# Springtail culturing success/questions



## mattolsen (Feb 26, 2009)

Just posting a couple things that work for me, so far, in culturing springails. I do, however,
have a few questions for those of you with more experience. Is it possible to have mite free cultures? Ever have a snail invasion in a couple of your cultures? How do you keep these two pests under control?

My methods have been a little different for different species.

For the temperates or all kinds I've had success with using Charcoal/leaf litter/peat moss/featherlite or hydroton/ tree fern fiber as my substrate. The 7-8 dollar bag of wood charcoal from menard's is the most economical. 

I mix my substrate and portion it into said container, then microwave it for about a minute, give or take, to kill anything that remained in the substrate. 

Let it cool, add water depending on species preference, and add some springtails. Don't feed very much at all until a producing culture is established. Then feed a bit of mushroom, or been experimenting with repashy bug burger, about 1x a week. 

I find that temperates do better when about an inch of water is collected at the bottom, while tropicals don't need that at all. Just moderately moist soil. 

If anyone has anything to add I'm all ears. Always trying to improve my culturing methods.


----------



## Enlightened Rogue (Mar 21, 2006)

How the heck did snail`s get in your cultures?

John


----------



## Pumilo (Sep 4, 2010)

Using the methods I have already posted, I see no signs of mites in any of my springtail cultures. The moment I see a single mite, that culture is removed and used up in the frog room or cleaned using the cleaning method I posted. 
Let me know, Matt, if you want me to link those methods here.


----------



## Herphappy12 (Dec 25, 2008)

EXCERPTED RECORDS ->

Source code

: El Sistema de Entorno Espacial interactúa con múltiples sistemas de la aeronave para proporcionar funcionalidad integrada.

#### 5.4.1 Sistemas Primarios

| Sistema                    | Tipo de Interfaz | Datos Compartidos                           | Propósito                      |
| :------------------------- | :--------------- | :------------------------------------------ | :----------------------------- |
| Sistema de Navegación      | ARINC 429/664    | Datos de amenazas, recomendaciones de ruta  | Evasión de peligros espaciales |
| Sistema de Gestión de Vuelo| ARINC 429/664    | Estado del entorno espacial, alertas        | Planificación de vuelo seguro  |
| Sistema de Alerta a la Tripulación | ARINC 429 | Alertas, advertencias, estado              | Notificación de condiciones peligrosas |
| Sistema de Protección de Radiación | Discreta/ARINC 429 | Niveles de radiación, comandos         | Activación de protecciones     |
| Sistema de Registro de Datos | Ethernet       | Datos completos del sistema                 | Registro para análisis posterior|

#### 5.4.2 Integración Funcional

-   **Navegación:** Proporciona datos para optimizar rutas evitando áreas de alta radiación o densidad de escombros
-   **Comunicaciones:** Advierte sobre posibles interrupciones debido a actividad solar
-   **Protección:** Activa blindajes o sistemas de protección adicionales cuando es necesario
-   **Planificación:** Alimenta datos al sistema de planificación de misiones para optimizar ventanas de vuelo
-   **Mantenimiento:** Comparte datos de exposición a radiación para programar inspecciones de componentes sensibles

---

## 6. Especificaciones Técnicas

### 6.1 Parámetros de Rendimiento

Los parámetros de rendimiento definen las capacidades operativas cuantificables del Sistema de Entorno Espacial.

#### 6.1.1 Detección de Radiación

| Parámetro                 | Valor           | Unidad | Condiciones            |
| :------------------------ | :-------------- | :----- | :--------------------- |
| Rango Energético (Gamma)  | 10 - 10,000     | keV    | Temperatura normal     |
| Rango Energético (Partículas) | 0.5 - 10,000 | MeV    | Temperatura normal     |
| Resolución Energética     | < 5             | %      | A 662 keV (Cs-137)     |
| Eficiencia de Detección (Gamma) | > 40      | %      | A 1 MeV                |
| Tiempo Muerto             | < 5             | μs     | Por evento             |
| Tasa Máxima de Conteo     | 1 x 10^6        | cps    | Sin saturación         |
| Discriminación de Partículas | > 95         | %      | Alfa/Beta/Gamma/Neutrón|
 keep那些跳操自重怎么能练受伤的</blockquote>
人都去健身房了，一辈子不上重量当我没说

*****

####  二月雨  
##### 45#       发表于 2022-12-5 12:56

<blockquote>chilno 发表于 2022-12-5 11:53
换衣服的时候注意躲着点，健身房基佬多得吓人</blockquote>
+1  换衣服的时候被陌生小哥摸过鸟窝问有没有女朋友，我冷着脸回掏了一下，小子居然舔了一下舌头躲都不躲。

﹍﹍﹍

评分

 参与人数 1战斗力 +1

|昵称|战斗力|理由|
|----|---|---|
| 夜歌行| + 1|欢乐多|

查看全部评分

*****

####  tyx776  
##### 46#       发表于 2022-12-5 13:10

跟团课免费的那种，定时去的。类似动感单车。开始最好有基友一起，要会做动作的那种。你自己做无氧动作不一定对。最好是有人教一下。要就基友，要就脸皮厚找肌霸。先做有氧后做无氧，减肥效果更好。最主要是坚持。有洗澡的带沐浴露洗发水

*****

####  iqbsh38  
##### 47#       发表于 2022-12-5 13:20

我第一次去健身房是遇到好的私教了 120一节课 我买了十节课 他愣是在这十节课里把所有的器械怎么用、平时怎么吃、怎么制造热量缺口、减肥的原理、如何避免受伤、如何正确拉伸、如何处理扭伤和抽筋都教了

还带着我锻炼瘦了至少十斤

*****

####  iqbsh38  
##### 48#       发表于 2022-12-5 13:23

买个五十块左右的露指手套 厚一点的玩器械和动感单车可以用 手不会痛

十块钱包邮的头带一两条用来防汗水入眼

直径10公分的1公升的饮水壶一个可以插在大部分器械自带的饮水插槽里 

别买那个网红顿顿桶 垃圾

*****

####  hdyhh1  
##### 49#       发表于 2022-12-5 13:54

BRIEF 1 ->
Check each statement against the springtail culturing thread and answer yes or no, quoting the deciding words.
(a) Springtails should be fed generously from the start, before a culture produces.
(b) Tropical springtails do best with about an inch of water collected at the bottom.
(c) The mixed substrate is microwaved for about a minute.
BRIEF 2 ->
List every substrate material that the springtail culturing thread names for temperate species.
BRIEF 3 ->
In the springtail culturing thread, what does Pumilo do with a culture the moment a single mite appears?

SOLUTION 1 ->
(a) No: "Don't feed very much at all until a producing culture is established."
(b) No: "temperates do better when about an inch of water is collected at the bottom, while tropicals don't need that at all."
(c) Yes: "then microwave it for about a minute, give or take, to kill anything that remained in the substrate."

SOLUTION 2 ->
Charcoal, leaf litter, peat moss, featherlite or hydroton, tree fern fiber

SOLUTION 3 ->
That culture is removed and either used up in the frog room or cleaned using the cleaning method Pumilo posted.